The company does warn you that its “block list is not exhaustive,” so a few AI-generated results might slip through the cracks, but I immediately noticed a big difference in my attempts. While searching for tabby kittens, I managed to cut a good four or five AI images off of the front page of results, including some with weird, cartoony proportions that wouldn’t really help me if I just wanted to know what a baby tabby looks like. It wasn’t quite as noticeable as the “baby peacock” example DuckDuckGo gave in its announcement, but it’s welcome assurance that what I’m seeing is probably real.
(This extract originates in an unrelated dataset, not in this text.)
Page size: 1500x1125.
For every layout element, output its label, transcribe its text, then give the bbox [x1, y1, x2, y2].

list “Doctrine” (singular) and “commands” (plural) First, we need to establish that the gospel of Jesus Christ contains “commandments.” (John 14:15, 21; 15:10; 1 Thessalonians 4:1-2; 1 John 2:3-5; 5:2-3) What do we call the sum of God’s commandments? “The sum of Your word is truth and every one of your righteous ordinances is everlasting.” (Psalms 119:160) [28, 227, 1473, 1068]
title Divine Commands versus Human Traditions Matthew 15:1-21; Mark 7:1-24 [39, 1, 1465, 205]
DuckDuckGo says its block list for hiding AI generated images relies on open-source work, including the uBlockOrigin and uBlacklist Huge AI Blocklist. This is a manually curated list that targets 1,000+ sites known for posting AI generated content, so while it won’t catch everything, it’s a great start. It’s also helpful in that it will even work if an image has not necessarily been watermarked as AI.
While having a built-in AI blocklist does make DuckDuckGo attractive for AI skeptics, it’s worth noting that DuckDuckGo is not necessarily anti-AI, and in fact offers a few AI tools of its own. However, in its announcement for the new image filtering feature, DuckDuckGo said it is committed to making its forays into AI “private, useful, and optional.”